That more or less is exactly what happened in the Civil War era. Before the war the abolitionists were a perpetually outvoted minority who were regarded as radical fanatics and even would-be proponents of theocracy. If it hadn’t been for the political circumstances of the attempt at secession, chattel slavery might have continued into the 20th century. Equality for the former slaves was as much about the cynical calculation that every newly enfranchised freedman was a guaranteed Republican vote as it was about any ideals of respecting rights. It required making ratifying those amendments a condition for the defeated southern states to have their congressional representation restored to meet the supermajority requirements for amendment; it would never have happened if the slave states had had any real choice in the matter. And we saw exactly how devoted the north was to championing civil rights once Reconstruction ended and the southern states were no longer conquered provinces. When African-Americans began the Great Migration out of the South after World War One, the North actually de-liberalized where civil rights were concerned; this was the era when the new Ku Klux Klan was founded in honor of the southern “night riders”. Apparently northern whites had always been in favor of freedom and rights for blacks living somewhere else.
The Loving decision was one of the fait accomplis handed down (imposed?) by the Supreme Court of that era.
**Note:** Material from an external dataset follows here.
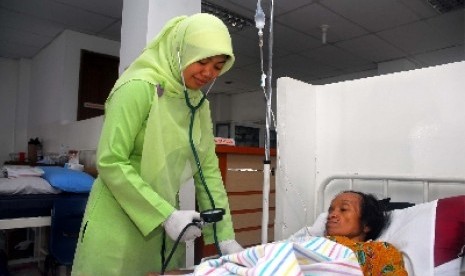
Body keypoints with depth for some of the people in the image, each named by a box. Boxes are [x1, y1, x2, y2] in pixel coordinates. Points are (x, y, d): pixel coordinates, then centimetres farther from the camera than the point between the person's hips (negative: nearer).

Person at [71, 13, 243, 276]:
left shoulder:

It would have been a much harder sell if for example it had to have been enacted by federal legislation. After the court decision it would have required a constitutional amendment to specifically reverse it, and bigotry didn’t have THAT level of support. But imagine if something like the Loving decision had happened in 1905; maybe there WOULD have been a constitutional amendment overturning it.
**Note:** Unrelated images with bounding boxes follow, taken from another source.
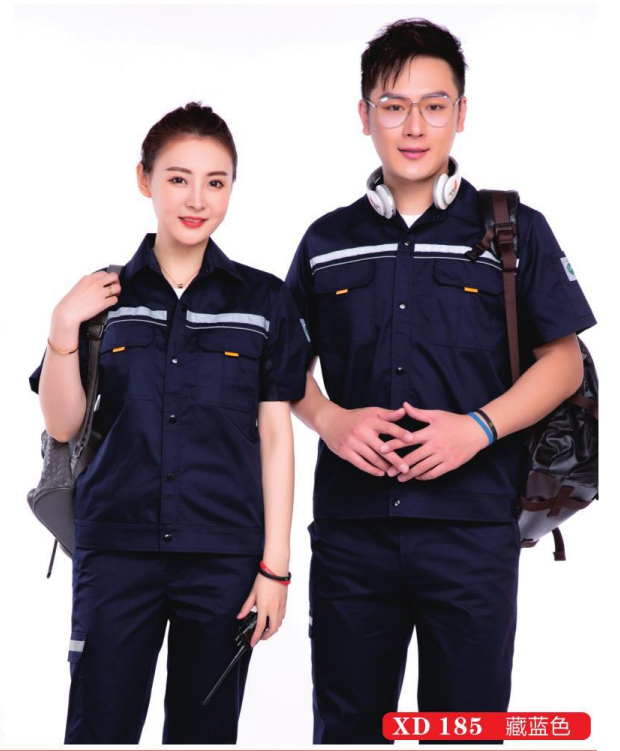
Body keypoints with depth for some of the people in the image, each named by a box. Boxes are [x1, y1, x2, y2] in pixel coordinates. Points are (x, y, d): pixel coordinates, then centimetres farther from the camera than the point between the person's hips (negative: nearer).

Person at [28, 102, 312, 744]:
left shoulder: (263, 302, 3)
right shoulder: (103, 296, 5)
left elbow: (275, 437, 3)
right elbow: (62, 425, 5)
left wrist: (274, 565, -2)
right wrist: (64, 330, -10)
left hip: (223, 557, 0)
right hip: (115, 548, 1)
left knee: (205, 731, 9)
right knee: (98, 727, 3)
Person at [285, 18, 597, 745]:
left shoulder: (515, 231, 1)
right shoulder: (328, 240, 8)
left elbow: (562, 361, 3)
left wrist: (478, 426, -13)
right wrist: (328, 418, -6)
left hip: (472, 528, -2)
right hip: (349, 525, 2)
My point is simply that God does not send angels down out of Heaven bearing flaming swords to defend the righteous. What comes to pass especially in the realm of politics and law is ultimately based on pure power. The USA will ultimately be only as just as the People demand that it be, and the People are far from perfectly just. Currently something like a 57% majority is fighting against a 43% minority, and while the majority has a mandate it does not have an overwhelming mandate. It in fact does take well over half the population, more like two-thirds, to agree to respect the rights of a minority. Liberals would like to think that they are strong enough to shout down the bigots; but they’re not.